Higher-quality asset class with good fundamentals
While we acknowledge much of the convertible bond market remains unrated, our research indicates the average credit rating of the market is BB. Additionally, we saw increasing investment-grade-rated issuance in 2024, which we believe could provide the market with stronger insulation in a downside scenario. From a fundamental perspective, corporate earnings remain relatively strong, and we believe corporate fundamentals are relatively safeguarded from the potential impact of a shift to tighter monetary policy. The environment remains ripe for buybacks and is increasingly favorable for M&A activity, which can be an opportunity for convertibles given the equity upside participation.

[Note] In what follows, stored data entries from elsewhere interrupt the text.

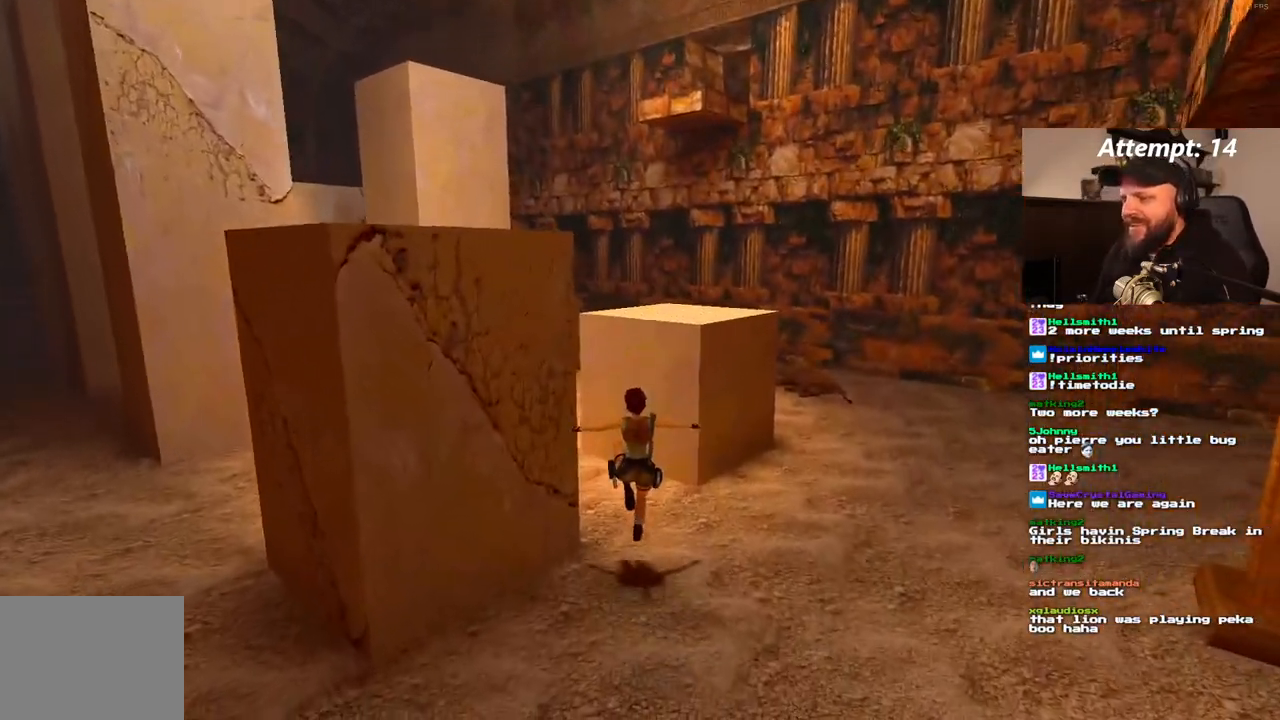
{"dt_ms": 500, "buttons": ["SQUARE", "DPAD_UP"], "left_stick": "center", "right_stick": "center", "events": [[333, "SQUARE", "down"], [350, "DPAD_LEFT", "up"]]}
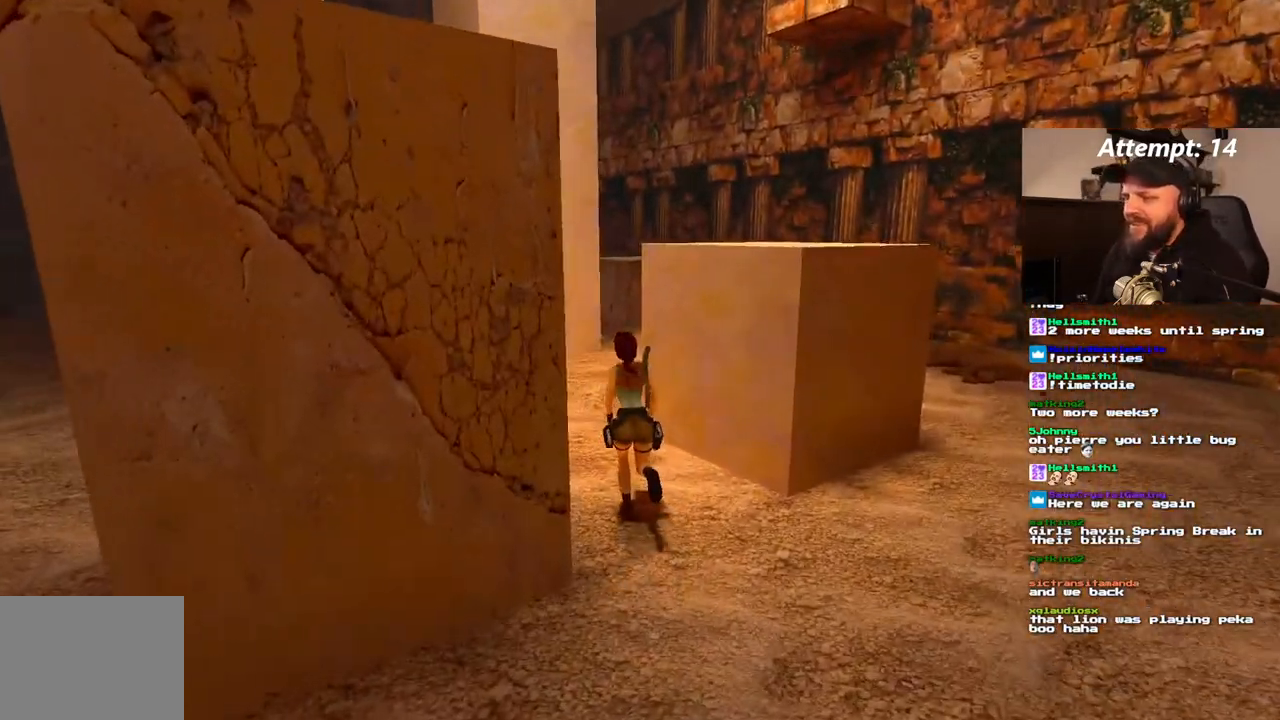
{"dt_ms": 500, "buttons": ["SQUARE", "DPAD_UP", "DPAD_RIGHT"], "left_stick": "center", "right_stick": "center", "events": [[67, "DPAD_RIGHT", "down"]]}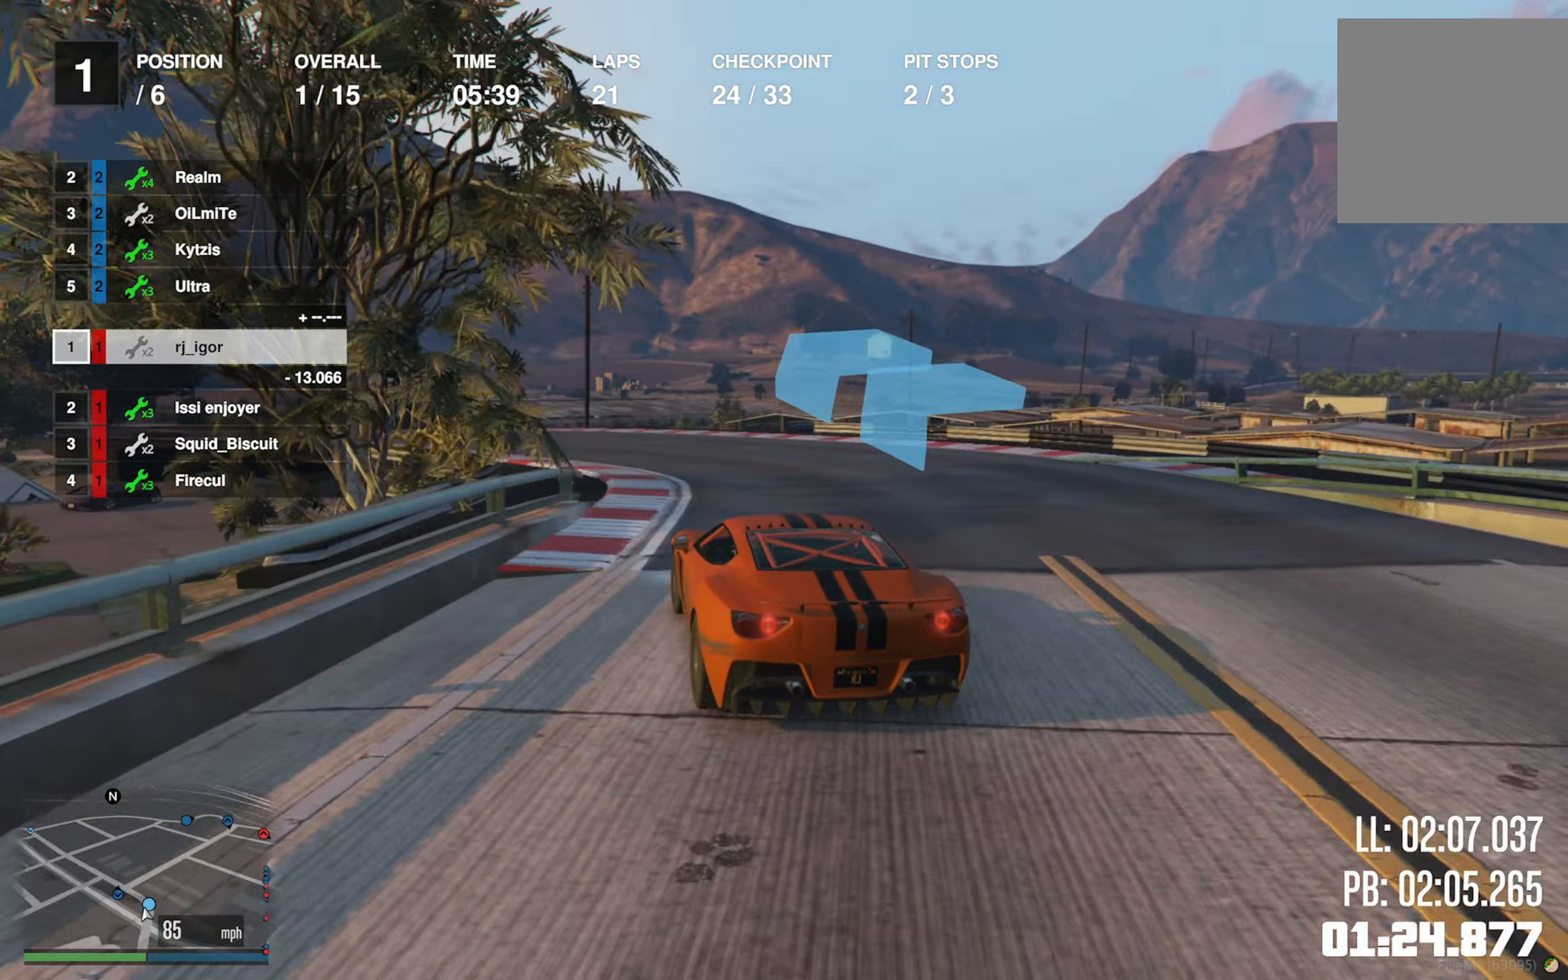
Gameplay with a controller (Xbox layout); each line is a JSON object with the inputs held at the frame after it. "events" lists button and stick changes between this image and that frame as [ms after this image, input, new state], when the widget could be followed in between.
{"buttons": ["R2"], "left_stick": "center", "right_stick": "center", "events": [[117, "left_stick", "center"], [267, "left_stick", "left"], [417, "left_stick", "center"]]}
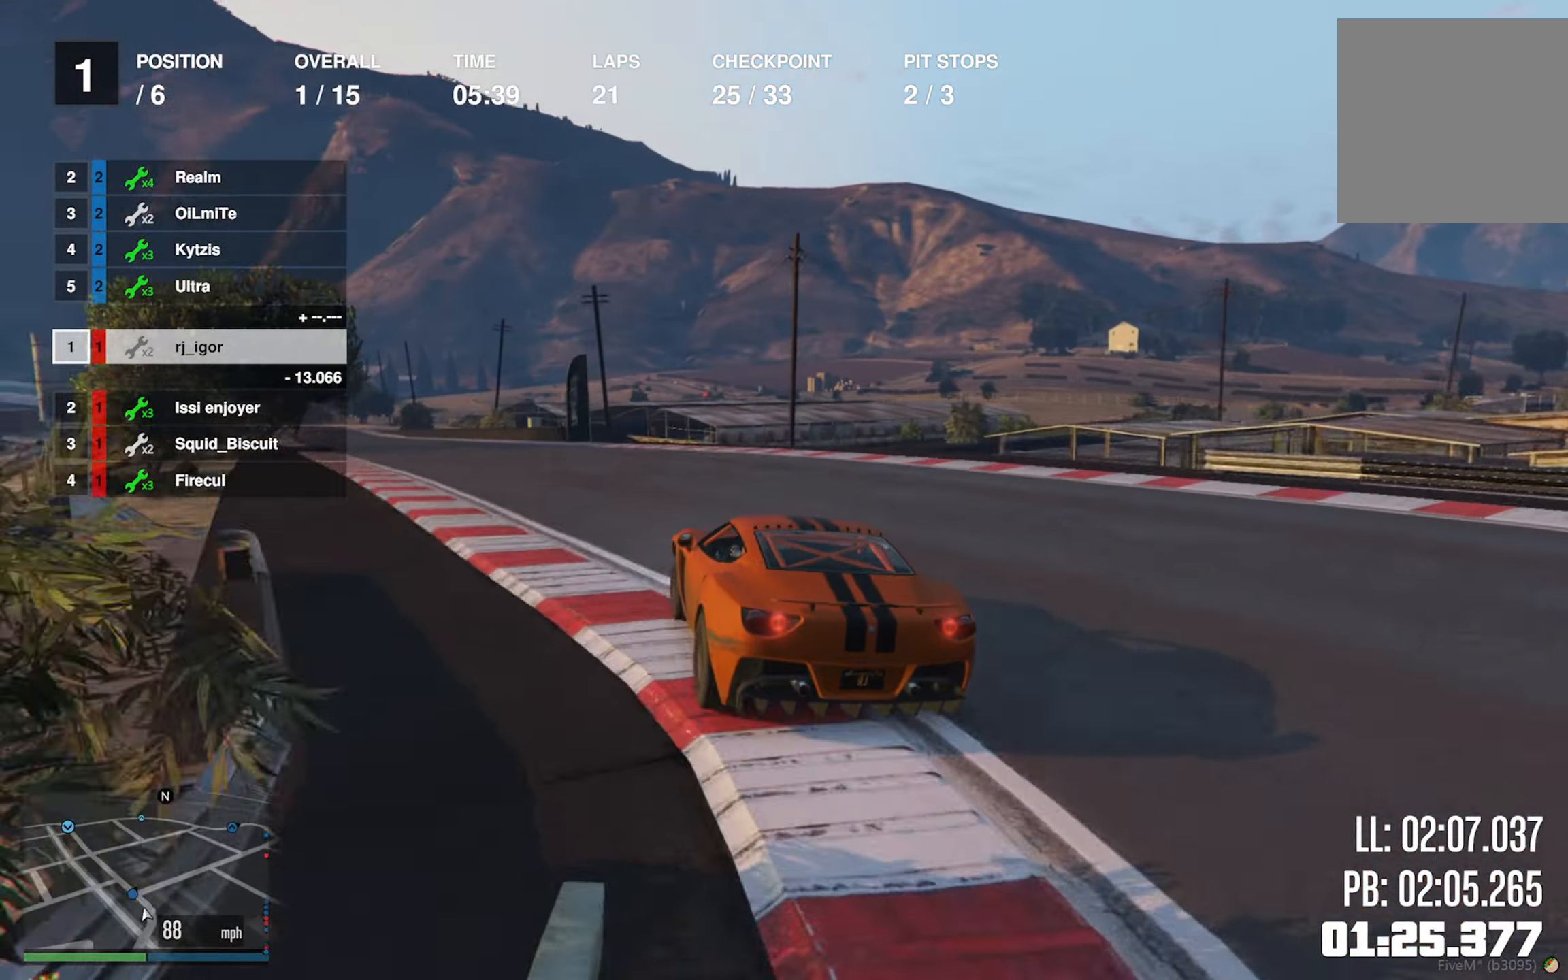
{"buttons": ["R2"], "left_stick": "center", "right_stick": "center", "events": [[67, "left_stick", "left"], [200, "left_stick", "center"], [350, "left_stick", "left"], [483, "left_stick", "center"]]}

Exposure to growth-oriented sectors
Convertible bonds offer exposure to “secular winners” and industry leaders, which continue to benefit from innovation and growth. For example, the global convertible bond market is weighted toward more growth-oriented sectors, such as technology, financials, health care, and internet and data — sectors not well represented in the traditional corporate universe. The asset class provides the opportunity to gain upside exposure to major themes like cybersecurity, AI, and health care innovation.
We continue to make the case for convertible bonds
Overall, we believe 2025 is shaping up to be another strong year for convertible bonds. We continue to see a compelling case for the asset class on a stand-alone basis or as a diversifying component of a broader fixed-income allocation. Recently, we’ve seen heightened volatility as disruption in AI has resulted in increased dispersion, providing greater opportunities to add value through credit selection. Going forward, we believe a reasonable yield combined with equity participation, potentially aided by prudent security selection, could generate an attractive total return for a convertible bond allocation in 2025.